Serengeti road will impact migration: leaked study

CASPER

THE FRIENDLY GHOST
NAIROBI, Kenya – An environmental impact study on a road Tanzania wants to build through the Serengeti found that it may affect the famed wildebeest migration and threaten endangered species, according to a copy of the leaked report.

Tanzanian President Jakaya Kikwete, though, says his government will continue with plans to build the 33.5-mile (54-kilometer) road through the park. Kikwete said the road will remain unpaved and that Tanzania "will do nothing to hurt the Serengeti."
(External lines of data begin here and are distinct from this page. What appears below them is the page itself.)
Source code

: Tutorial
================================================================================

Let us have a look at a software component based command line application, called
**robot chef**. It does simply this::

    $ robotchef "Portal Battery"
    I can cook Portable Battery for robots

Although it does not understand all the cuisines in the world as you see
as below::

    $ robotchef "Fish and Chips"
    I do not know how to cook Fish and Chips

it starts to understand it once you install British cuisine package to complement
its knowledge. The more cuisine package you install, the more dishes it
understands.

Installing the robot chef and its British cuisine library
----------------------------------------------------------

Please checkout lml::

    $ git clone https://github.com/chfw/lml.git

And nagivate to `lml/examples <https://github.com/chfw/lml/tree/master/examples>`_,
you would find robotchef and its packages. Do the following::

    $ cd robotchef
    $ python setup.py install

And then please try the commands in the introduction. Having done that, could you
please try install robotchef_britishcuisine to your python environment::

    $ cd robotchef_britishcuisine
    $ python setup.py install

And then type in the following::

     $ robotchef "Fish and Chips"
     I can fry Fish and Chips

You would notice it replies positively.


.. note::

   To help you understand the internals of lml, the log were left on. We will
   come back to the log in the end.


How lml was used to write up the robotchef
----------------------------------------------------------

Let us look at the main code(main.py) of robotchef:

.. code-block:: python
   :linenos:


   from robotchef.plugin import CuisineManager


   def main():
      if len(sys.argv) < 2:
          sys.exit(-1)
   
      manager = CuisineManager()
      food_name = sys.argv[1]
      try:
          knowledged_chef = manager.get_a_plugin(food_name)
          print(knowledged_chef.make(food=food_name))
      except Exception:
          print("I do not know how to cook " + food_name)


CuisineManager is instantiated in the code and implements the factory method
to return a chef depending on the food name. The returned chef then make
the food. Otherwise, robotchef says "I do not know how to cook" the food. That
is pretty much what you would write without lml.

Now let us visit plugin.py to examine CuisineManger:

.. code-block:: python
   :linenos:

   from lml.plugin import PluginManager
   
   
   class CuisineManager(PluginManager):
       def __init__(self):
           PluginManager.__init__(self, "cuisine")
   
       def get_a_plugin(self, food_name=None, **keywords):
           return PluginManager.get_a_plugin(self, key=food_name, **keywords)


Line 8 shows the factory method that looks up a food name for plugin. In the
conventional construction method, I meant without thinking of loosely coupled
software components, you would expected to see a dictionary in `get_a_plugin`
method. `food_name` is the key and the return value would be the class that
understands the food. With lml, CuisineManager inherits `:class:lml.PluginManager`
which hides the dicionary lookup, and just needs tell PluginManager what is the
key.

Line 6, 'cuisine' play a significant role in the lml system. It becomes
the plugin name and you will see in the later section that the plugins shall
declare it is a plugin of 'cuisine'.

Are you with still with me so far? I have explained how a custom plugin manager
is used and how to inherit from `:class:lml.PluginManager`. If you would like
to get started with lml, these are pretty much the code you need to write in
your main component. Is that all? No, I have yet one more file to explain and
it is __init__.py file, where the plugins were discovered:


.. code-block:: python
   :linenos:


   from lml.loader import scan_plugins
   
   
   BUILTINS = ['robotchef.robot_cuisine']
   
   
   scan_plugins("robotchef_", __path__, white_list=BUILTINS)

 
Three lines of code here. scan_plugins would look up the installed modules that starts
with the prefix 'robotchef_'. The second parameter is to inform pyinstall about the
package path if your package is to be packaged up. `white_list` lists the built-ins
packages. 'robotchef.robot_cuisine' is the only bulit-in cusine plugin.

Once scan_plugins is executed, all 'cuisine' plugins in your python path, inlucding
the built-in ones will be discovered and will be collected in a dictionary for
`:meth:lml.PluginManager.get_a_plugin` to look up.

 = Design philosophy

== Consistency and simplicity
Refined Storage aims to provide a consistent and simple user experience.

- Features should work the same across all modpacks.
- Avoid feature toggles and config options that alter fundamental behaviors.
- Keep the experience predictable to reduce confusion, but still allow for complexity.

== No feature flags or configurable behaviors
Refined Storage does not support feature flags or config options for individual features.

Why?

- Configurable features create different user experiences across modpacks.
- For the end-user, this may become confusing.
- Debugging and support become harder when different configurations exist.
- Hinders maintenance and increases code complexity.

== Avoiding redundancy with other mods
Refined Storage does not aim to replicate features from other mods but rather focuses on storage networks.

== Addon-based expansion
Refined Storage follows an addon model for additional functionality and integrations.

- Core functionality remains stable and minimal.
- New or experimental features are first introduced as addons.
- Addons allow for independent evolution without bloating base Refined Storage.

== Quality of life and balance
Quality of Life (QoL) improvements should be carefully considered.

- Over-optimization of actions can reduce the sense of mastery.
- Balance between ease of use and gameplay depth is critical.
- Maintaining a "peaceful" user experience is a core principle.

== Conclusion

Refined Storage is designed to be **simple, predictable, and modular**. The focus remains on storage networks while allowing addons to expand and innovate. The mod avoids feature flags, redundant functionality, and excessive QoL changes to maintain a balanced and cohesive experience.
Environmentalists are vigorously fighting the planned road, saying it will jeopardize the 2 million wildebeests and zebra who migrate in search for water from the southern Serengeti north into Kenya's adjacent Masai Mara reserve. The road, they warn, will lead to the downward spiral of an irreplaceable ecosystem.

Kikwete has given no ground, though. He said in a statement Wednesday that "a global network of environmental activists" has mounted a "completely misinformed campaign" claiming the road will be paved.

But Dave Blanton, co-founder of the group Serengeti Watch, said he and other conservationists believe that if the road is built it will have to be paved eventually.

Serengeti Watch this month obtained a copy of an environmental and social impact study on the road that was completed for Tanzania's government. The copy was leaked to the group, Blanton said.

The study found that by 2015, 400 vehicles a day will cross the section of road that cuts across the Serengeti. By 2035, the report predicts that 3,000 cars a day will use the road, Blanton said.

"If you multiply that out by 365 days a year that's a million vehicles a year, so they have clear plans for a major commercial route between Lake Victoria and the Indian Ocean," Blanton said. "I think common sense would say with that volume of traffic there is no way you could have a dirt road on top of that soil. Paving and fencing is the future. No one doubts that."

The environmental impact study found that an upgraded road "may impact the migration of the wildebeest and this would diminish the unique value of the Serengeti as a world heritage site." The study also said that endangered black rhinos could be negatively affected. Conservationists say that road collisions and deaths will increase dramatically.

The study also said employment and investment opportunities would increase. It said the road would be a boost to tourism, a finding that conservationists disagree with.

The road crossing the Serengeti is part of a planned 260-mile (420-kilometer) route between Arusha, near Mount Kilimanjaro, and Musoma, on Lake Victoria. Tanzania says the road is needed to connect the country's west with commercial activity on the eastern coast.

"We will continue with our serious efforts of conservation, but we cannot deny these people living on the northern side of the Serengeti border a road. There is neither justification nor explanation for not building this important road," Kikwete said.

Critics say a new highway could just as easily be built through the southern parts of the park, connect even more people and not harm the migratory route.